Subscribe to WebSphere: eMailAlertsEmail Alerts newslettersWeekly Newsletters
Get WebSphere: homepageHomepage mobileMobile rssRSS facebookFacebook twitterTwitter linkedinLinkedIn

IBM WebSphere software products Authors: Yeshim Deniz, hyper filter, Timothée Bensimon, XebiaLabs Blog, Javier Paniza

Related Topics: Java EE Journal, WebSphere

J2EE Journal: Article

WebSphere Risk Management Part 1

WebSphere Risk Management Part 1

In this article, the first part of a two-part series, I will present WASLED/WASMON, a WebSphere monitoring application, and show you how you can use it to monitor WebSphere Application Server and to plan a WebSphere risk management procedure.

I will discuss some of the system resources that need to be made available to ensure the operability of WebSphere Application Server. You will learn how to configure WASMON to ensure that these resources are available and up and running. I will show you how to prepare the essential recovery scripts and make them available within the WASMON repository so you can trigger specific actions upon failure notification. You will then learn how to communicate with WASMON via the Internet to initialize an administrative action.
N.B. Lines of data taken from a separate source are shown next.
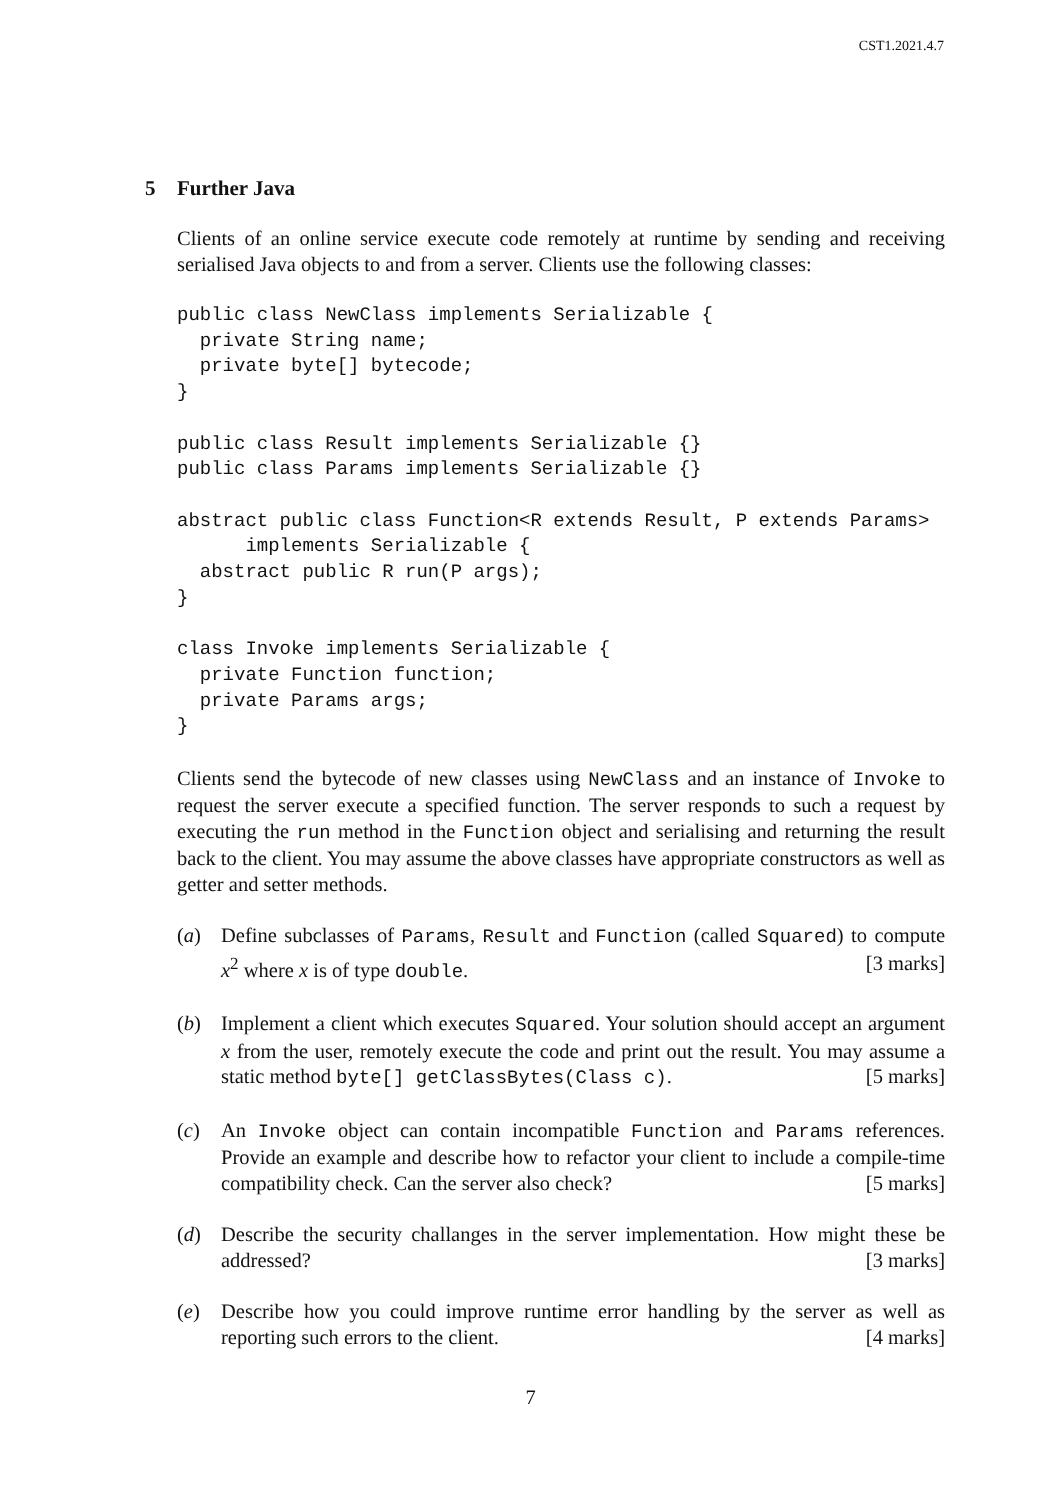CST1.2021.4.7
5 Further Java
Clients of an online service execute code remotely at runtime by sending and receiving serialised Java objects to and from a server. Clients use the following classes:
public class NewClass implements Serializable {
  private String name;
  private byte[] bytecode;
}

public class Result implements Serializable {}
public class Params implements Serializable {}

abstract public class Function<R extends Result, P extends Params>
      implements Serializable {
  abstract public R run(P args);
}

class Invoke implements Serializable {
  private Function function;
  private Params args;
}
Clients send the bytecode of new classes using NewClass and an instance of Invoke to request the server execute a specified function. The server responds to such a request by executing the run method in the Function object and serialising and returning the result back to the client. You may assume the above classes have appropriate constructors as well as getter and setter methods.
(a) Define subclasses of Params, Result and Function (called Squared) to compute x<sup>2</sup> where x is of type double. [3 marks]
(b) Implement a client which executes Squared. Your solution should accept an argument x from the user, remotely execute the code and print out the result. You may assume a static method byte[] getClassBytes(Class c). [5 marks]
(c) An Invoke object can contain incompatible Function and Params references. Provide an example and describe how to refactor your client to include a compile-time compatibility check. Can the server also check? [5 marks]
(d) Describe the security challanges in the server implementation. How might these be addressed? [3 marks]
(e) Describe how you could improve runtime error handling by the server as well as reporting such errors to the client. [4 marks]
7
In this article I use the example Web application WASDG, which was used throughout my book, IBM WebSphere Application Server Programming. In addition, for brevity and generic notation of WAS commands, I will use the WASDG environment notation (also defined in my book). For example, $WASLOG_STDOUT refers to the fully specified name of the file to which WAS writes the standard output messages; $SEAPPINSTALL refers to SEAppInstall, $WASSTOP; and $WASSTART refers to the combined command to restart WAS. The test environment for the risk management scenario consisted of Pentium III, 750MHz, 2GB RAM, Linux servers running Red Hat v7. The applications used are WebSphere Application Server Single Server Edition v4, downloadable from www.ibm.com; and WASLED/WASMON v1.2.2, downloadable from www.tcnd.com.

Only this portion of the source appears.